2021: Through a truly heroic effort from our members and stakeholders, SkillsUSA develops a method of conducting and judging our SkillsUSA Championships virtually or in proctored locations across the nation. As a result, SkillsUSA holds its first and only virtual National Leadership & Skills Conference, including a live-streamed broadcast of the event’s Awards Ceremony.
2022: For the first time in three years, SkillsUSA holds a live and in-person National Leadership & Skills Conference and SkillsUSA Championships. The event is held in Atlanta for the first time since 1981.
2023: SkillsUSA membership numbers reach the largest in our history, with more than 380,000 student and teacher members and more than 440,000 total members (including alumni, honorary life members and more).
What will the rest of our story look like? Help us write it by joining or supporting us today!
SkillsUSA Symbols and Traditions
The shield represents patriotism.
The shield denotes our belief in democracy, liberty and the American way of life.
The gear represents the industrial society.
The gear, symbolic of the industrial society, denotes the interdependence and cooperation of the individual working with labor and management for the betterment of mankind.
The torch represents knowledge.
The flaming torch reflects the light of knowledge, which dispels the darkness of ignorance. In the light of the torch, progress will be made toward the vocational goals of the individual.
The orbital circles represent technology.
The circles represent the challenge of modern technology and the training needed to accept and master the challenge of new technical frontiers and the need for continuous education.
The hands represent the individual.
The hands portray a search for knowledge and our desire to acquire a skill. In the process of attaining knowledge and skill, we will develop a respect for the dignity of work and become productive and responsible citizens.
Note: The emblem should not be used to represent the organization in marketing or publicity materials. Please use official SkillsUSA logos in those instances.
The colors red, white, blue and gold represent the national SkillsUSA organization.
Red and white represent the individual states and chapters.
Blue represents the common union of the states and of the chapters.
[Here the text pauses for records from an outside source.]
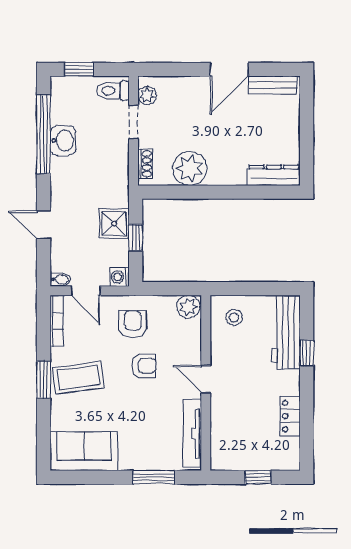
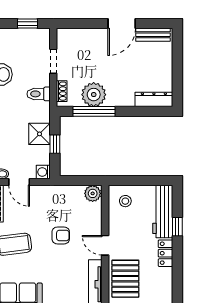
window: (79, 69) -> (28, 24), moved
toilet: (113, 91) -> (39, 94), moved
plant: (147, 95) -> (63, 42), removed
window: (190, 192) -> (94, 111), added
armchair: (133, 324) -> (53, 206), removed
locker: (290, 416) -> (165, 253), moved
pallet: (234, 426) -> (125, 279), added

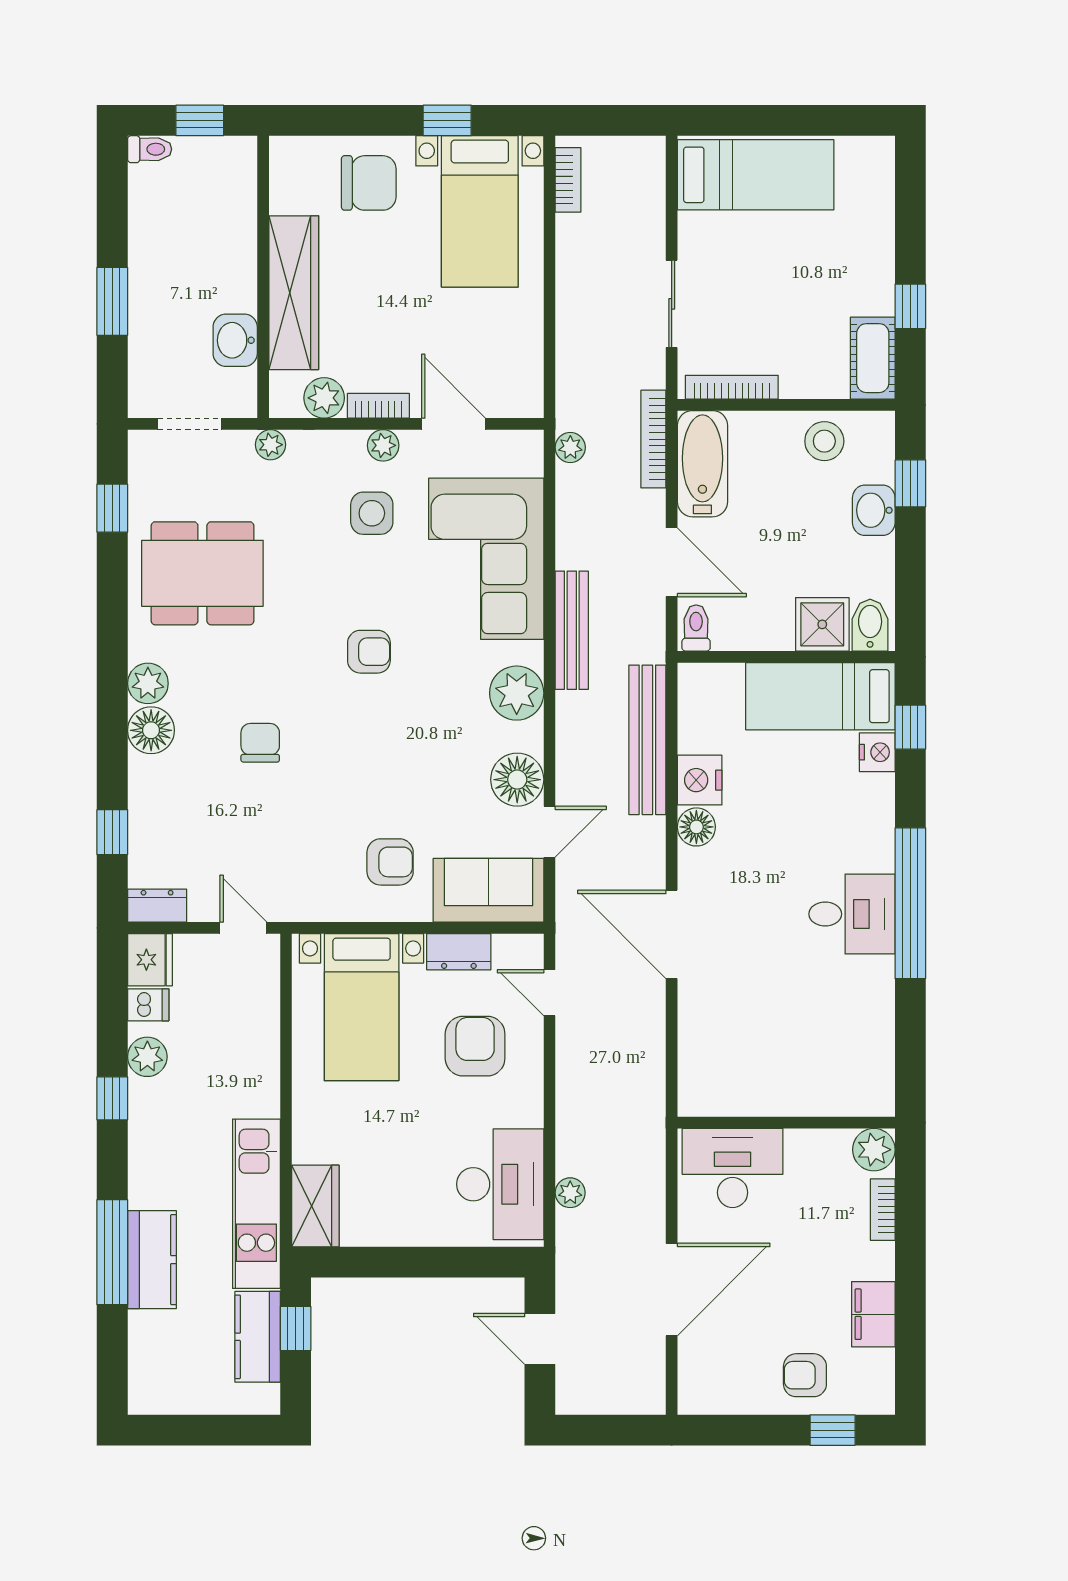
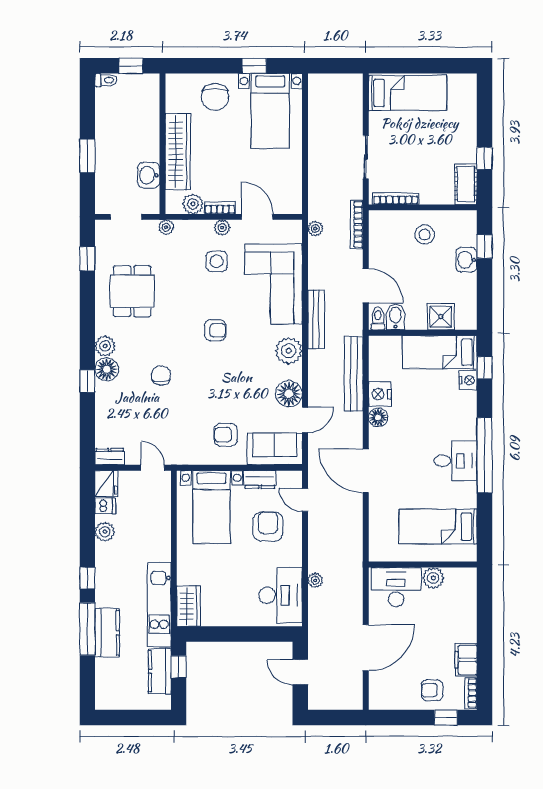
bookcase: (568, 180) -> (314, 95), removed
chair: (369, 183) -> (215, 97), turned 90
stool: (824, 441) -> (425, 234), moved
bathtub: (702, 464) -> (381, 237), removed
dining table: (202, 573) -> (132, 291), width x0.73
bidet: (870, 625) -> (395, 317), moved
window: (112, 832) -> (87, 381), moved
armchair: (390, 862) -> (226, 435), turned 180
bed: (817, 1046) -> (438, 527), added
window: (112, 1098) -> (87, 578), moved
plant: (874, 1150) -> (433, 578), moved
plant: (570, 1193) -> (315, 580), moved
bookcase: (883, 1210) -> (471, 693), moved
Gold represents the individual, the most important element of the organization.
Upon my honor, I pledge:
To prepare myself by diligent study and ardent practice to become a worker whose services will be recognized as honorable by my employer and fellow workers.
To base my expectations of reward upon the solid foundation of service.
To honor and respect my vocation in such a way as to bring repute to myself.
And further, to spare no effort in upholding the ideals of SkillsUSA.
I believe in the dignity of work.
I hold that society has advanced to its present culture through the use of the worker’s hands and mind. I will maintain a feeling of humbleness for the knowledge and skills that I receive from professionals, and I will conduct myself with dignity in the work I do.
I believe in the American way of life.
I know our culture is the result of freedom of action and opportunities won by the founders of our American republic, and I will uphold their ideals.
I believe in education.
I will endeavor to make the best use of knowledge, skills and experience that I will learn in order that I may be a better worker in my chosen occupation and a better citizen in my community. To this end, I will continue my learning now and in the future.
I believe in fair play.
I will, through honesty and fair play, respect the rights of others. I will always conduct myself in the manner of the best professionals in my occupation and treat those with whom I work as I would like to be treated.
I believe satisfaction is achieved by good work.
I feel that compensation and personal satisfaction received for my work and services will be in proportion to my creative and productive ability.
I believe in high moral and spiritual standards.
I will endeavor to conduct myself in such a manner as to set an example for others by living a wholesome life and by fulfilling my responsibilities as a citizen of my community.